Engaging the next generation of engineers: Dr. Connie Gomez

Going above and beyond is second nature to engineering professor Dr. Connie Gomez. Whether it’s staying late to offer tutoring, making time to mentor students, collaborating with other faculty to secure national grant funding for continued student research projects, or driving a College bus full of students to NASA Johnson Space Center, it’s no surprise why Gomez was named San Jacinto College’s 2019-2020 Mini Stevens Piper nominee.

Since 1958, The Minnie Stevens Piper Foundation has recognized outstanding professors from two- and four-year colleges and universities, both public and private. As a non-profit, charitable corporation, one of its biggest programs is the Piper Professor Program. Ten awards of $5,000 are distributed annually to college professors for superior teaching. Nominations are based on submissions by each college or university in the state of Texas.

“This is such an incredible honor,” said Gomez. “All of our faculty do outstanding work and support our students as much as we can. I’m honored to be nominated and am lucky to work with such amazing peers whom I learn from as well.”

Providing students with unique research opportunities is something Gomez is constantly curating. One of the College’s annual STEM (science, technology, engineering, and math) program highlights is the Undergraduate Research Symposium. The event allows STEM students to present their research to faculty, staff, students, and local educational and industry experts. Proving these opportunities is just one way Gomez strives to prepare her engineering students, tailoring the project, teams, and research methods to the students’ needs.

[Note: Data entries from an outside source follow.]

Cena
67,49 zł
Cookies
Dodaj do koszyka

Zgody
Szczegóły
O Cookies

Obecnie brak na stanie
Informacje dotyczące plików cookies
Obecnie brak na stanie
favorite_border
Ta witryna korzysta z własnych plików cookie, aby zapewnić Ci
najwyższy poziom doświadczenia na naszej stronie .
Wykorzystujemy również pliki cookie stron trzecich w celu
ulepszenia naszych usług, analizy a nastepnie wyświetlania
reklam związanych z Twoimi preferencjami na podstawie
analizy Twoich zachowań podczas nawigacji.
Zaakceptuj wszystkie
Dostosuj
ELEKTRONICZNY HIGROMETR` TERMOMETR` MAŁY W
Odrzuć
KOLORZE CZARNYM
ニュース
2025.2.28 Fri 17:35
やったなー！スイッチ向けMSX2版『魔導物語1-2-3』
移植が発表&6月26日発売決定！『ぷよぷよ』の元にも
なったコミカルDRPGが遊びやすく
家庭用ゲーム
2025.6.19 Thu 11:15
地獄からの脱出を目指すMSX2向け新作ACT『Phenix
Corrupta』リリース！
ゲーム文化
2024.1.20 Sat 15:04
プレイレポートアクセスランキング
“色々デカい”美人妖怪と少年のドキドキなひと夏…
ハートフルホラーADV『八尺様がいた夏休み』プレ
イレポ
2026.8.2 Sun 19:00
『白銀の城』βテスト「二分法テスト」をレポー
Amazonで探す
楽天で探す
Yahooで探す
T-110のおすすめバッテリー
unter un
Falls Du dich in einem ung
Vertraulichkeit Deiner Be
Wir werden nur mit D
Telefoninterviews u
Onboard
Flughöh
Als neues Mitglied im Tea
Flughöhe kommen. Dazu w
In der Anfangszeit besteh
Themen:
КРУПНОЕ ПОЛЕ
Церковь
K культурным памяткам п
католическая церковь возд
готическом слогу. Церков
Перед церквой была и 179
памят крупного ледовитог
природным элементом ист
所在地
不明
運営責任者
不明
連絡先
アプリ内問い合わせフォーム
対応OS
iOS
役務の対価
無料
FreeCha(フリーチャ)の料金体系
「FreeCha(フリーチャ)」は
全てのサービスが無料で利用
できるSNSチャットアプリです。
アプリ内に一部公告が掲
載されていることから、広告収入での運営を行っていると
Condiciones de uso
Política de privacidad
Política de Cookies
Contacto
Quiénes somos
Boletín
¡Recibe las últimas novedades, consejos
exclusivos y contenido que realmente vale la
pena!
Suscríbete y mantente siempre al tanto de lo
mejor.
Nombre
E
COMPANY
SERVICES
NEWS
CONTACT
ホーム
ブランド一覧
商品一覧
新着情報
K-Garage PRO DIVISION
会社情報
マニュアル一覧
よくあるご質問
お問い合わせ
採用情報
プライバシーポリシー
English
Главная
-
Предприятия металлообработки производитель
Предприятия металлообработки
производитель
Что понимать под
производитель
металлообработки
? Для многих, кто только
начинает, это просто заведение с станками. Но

“Our Undergraduate Research Center provides students with a space to conduct their research and collaborate on other research projects so that they get university-level research experience at a community college,” she said. “We know that a lot of our students are commuter students, so the traditional research and internship work experiences don’t work for them. They have to work to afford tuition, in addition to their other life necessities, so a lot of our STEM faculty want to provide our students with opportunities to gain actual STEM research experience they can list on their resumes. Most of our faculty have research projects that our students assist with, while others offer literature research which is crucial to the entire process. These students also present their research which allows them to hone in on their public speaking and presentation skills which will help them excel as professionals in their chosen STEM career fields.”

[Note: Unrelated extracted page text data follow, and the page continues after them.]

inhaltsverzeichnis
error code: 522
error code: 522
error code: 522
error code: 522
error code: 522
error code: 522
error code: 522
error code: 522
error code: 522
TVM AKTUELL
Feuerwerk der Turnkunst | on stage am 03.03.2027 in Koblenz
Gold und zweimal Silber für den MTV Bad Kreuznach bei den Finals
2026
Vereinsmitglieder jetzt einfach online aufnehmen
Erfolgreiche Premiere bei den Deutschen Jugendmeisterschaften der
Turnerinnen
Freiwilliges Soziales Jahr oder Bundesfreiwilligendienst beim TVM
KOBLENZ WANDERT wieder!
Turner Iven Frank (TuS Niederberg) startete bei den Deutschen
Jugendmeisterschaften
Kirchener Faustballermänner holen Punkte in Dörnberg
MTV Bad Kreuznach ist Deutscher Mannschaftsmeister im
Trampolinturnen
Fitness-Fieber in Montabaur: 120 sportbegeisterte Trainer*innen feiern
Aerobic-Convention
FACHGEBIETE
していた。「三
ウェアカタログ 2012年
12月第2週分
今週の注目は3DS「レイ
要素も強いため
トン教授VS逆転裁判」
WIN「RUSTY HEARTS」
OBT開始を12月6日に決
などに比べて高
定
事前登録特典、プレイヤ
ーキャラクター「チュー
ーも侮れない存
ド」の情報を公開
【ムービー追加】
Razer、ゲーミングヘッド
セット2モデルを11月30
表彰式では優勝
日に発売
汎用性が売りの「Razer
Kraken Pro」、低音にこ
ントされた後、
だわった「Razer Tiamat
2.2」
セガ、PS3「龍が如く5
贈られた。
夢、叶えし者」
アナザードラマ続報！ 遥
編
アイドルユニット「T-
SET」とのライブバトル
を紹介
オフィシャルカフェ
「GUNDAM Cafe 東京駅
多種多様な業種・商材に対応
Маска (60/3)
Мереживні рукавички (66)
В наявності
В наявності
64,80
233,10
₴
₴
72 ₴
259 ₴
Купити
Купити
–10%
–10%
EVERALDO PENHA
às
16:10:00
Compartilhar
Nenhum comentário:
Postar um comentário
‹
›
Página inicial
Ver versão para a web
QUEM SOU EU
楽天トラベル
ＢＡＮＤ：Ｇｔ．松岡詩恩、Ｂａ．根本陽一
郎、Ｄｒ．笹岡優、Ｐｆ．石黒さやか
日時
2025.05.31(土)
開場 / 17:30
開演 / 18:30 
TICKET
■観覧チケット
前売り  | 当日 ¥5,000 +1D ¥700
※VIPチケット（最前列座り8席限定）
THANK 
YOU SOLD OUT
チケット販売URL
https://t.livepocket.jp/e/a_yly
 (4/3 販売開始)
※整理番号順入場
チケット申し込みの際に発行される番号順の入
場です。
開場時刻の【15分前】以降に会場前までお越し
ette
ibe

Gomez also values mentorship and collaboration, giving back whenever and however she can. To date, she has mentored more than 50 students and 14 adjunct professors with no desire to stop any time soon. She frequently visits local high schools to give presentations on what the College’s engineering program has to offer and what kinds of career opportunities are available in the engineering field. She is also involved in ongoing research collaborations with six other institutions for the joint partnership Wheels of Change grant awarded from the U.S. Department of Agriculture which provides research opportunities for agricultural engineering sustainability.

“At the end of the day, it’s so rewarding when I hear former students tell me how prepared they felt for their university engineering programs and the kinds of research, internship, and job opportunities they’re getting. That tells me we’re doing something right. We’re preparing the next generation of innovators while we continue to be leaders in STEM education.”

In addition to the annual Mini Stevens Piper nominee, the College also has annual faculty and staff Excellence Awards. The 2019-2020 Excellence Awards recipients are:

  • Faculty Excellence Award recipients:  Dr. Abbie Grubb, History Professor, South Campus and Gail Mason, Department Chair of Business/Information Technology, North Campus
  • Staff Excellence Award recipient: Kathy Burris, Cosmetology Sr. Administrative Assistant, Central Campus; Dana Kostecka, Sr. Executive Assistant, Deputy Chancellor & President, District Office; and Mandi Reiland, Manager of Executive Operations for the Chancellor and Board of Trustees, District Office
  • Administrator Excellence Award recipient: Tanesha Antoine, Director of Educational Planning, Counseling, and Completion, District Office
     

About San Jacinto College

Surrounded by monuments of history, industries, and maritime enterprises of today, and the space age of tomorrow, San Jacinto College has served the citizens of East Harris County, Texas, since 1961. The College is fiscally sound, holding bond ratings of AA and Aa2 by Standard & Poor’s and Moody’s. San Jacinto College is a 2019 Aspen Prize for Community College Excellence Top 10 institution, a 2017 Aspen Prize Rising Star Award recipient, and an Achieving the Dream Leader College. The College serves approximately 45,000 credit and non-credit students annually, and offers eight areas of study that put students on a path to transfer to four-year institutions or enter the workforce. San Jacinto College’s impact on the region totals $1.3 billion in added income, which supports 13,044 jobs.